Die Jungs vom USV, gerade einmal neun Feldspieler, spielten von Beginn an konzentriert. Beide Teams waren in der Verteidigung hellwach, jedoch im Angriff nicht effizient genug; so kam es, dass es zur ersten Drittelpause 0:0 stand.

Ebenso geordnet und konzentriert ging es auch in den Mittelabschnitt, nur dass Halle nun mehr und mehr Akzente setzen konnte. Folgerichtig belohnten sich unsere Biber in der fünften Spielminute mit dem Führungstreffer: Roccy Becker auf Tizian Dreizner – 1:0 für die Gastgeber.

Die Biber ruhten sich darauf nicht aus und erspielten sich weitere Torchancen. In der siebten Minute war es Nachwuchsbiber Janosch Fuchs, der das Team nach Vorlage von Tizian Dreizner zur 2:0-Führung schoss.

Leider waren die Jungs vor Goalie Pascal Reichert in der Folge nicht wach genug und ließen bereits 30 Sekunden später einen Schuss eines Leipzigers durch – der Anschlusstreffer zum 2:1.

Die letzten 10 Minuten des zweiten Drittels waren von drei Strafen geprägt, zwei auf Seiten von Leipzig und eine gegen unsere Saalebiber. Beide Teams konnten die Strafen und das daraus resultierende Überzahlspiel jedoch nicht für sich nutzen und so ging es mit dem 2:1 in die letzte Pause des Abends.

Der finale Abschnitt begann erneut mit zwei Zeitstrafen – beide Teams mussten einem ihrer Spieler eine ungewollte Pause von 2’ einräumen. Unsere Jungs konnten ihre Überzahl nicht nutzen, dafür aber der SC DHfK: In der vierten Minute glich der Leipziger Sportclub aus: 2:2.

Beide Teams mobilisierten noch einmal ihre letzten Kräfte – witterten sie doch ihre Chance auf drei Punkte. In der siebten Minute war es Linus Böckel, der die USV Halle Saalebiber wieder in Führung brachte. Dieser konnte einen Fehlpass der Leipziger abfangen und den Ball direkt ins Tor der Gegner befördern. Die Führung hielt jedoch nicht lange, denn Leipzig gab nicht auf und schoss sich nur zwei Minuten später zum erneuten Ausgleich – 3:3. Es blieb spannend bis zum Ende, doch beide Teams konnten ihre Chancen nicht verwerten, sodass die reguläre Spielzeit Unentschieden endete.
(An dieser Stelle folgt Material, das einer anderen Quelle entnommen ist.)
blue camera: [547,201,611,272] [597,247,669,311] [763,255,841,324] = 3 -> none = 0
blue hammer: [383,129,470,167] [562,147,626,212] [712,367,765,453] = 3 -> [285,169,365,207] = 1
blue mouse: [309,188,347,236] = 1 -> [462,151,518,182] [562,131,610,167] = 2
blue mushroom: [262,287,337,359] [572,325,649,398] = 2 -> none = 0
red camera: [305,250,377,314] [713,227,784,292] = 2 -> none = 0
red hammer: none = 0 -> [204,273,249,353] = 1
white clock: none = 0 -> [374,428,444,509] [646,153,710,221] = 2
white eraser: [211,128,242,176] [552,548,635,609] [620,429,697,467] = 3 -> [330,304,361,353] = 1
Somit ging es in die Verlängerung und um das Golden Goal – der Erste, der ein Tor schießt, gewinnt und geht mit zwei Punkten statt nur einem Zähler aus dem Spiel.

Beide Mannschaften wollten nicht zu viel riskieren, sie spielten sicher, aber nicht aggressiv genug, um dieses Spiel zu gewinnen. Fünf Minuten der zehnminütigen Spielzeit dauerte es, ehe das entscheidende Tor fiel: Kay Bläß, der eine Unaufmerksamkeit der Leipziger ausnutzte, fasste sich ein Herz und schloss mit einem satten Schuss aus der Spielfeldmitte ab – 4:3 n.V. Die Halle stand, das Team stürmte zum Kapitän und es herrschte rege Freude auf dem Spielfeld und auf der Tribüne.

4:3 nach Verlängerung; das ist das Ergebnis harter Arbeit und Willenskraft des ganzen Teams, aber auch des Trainerstabs. Biberstark.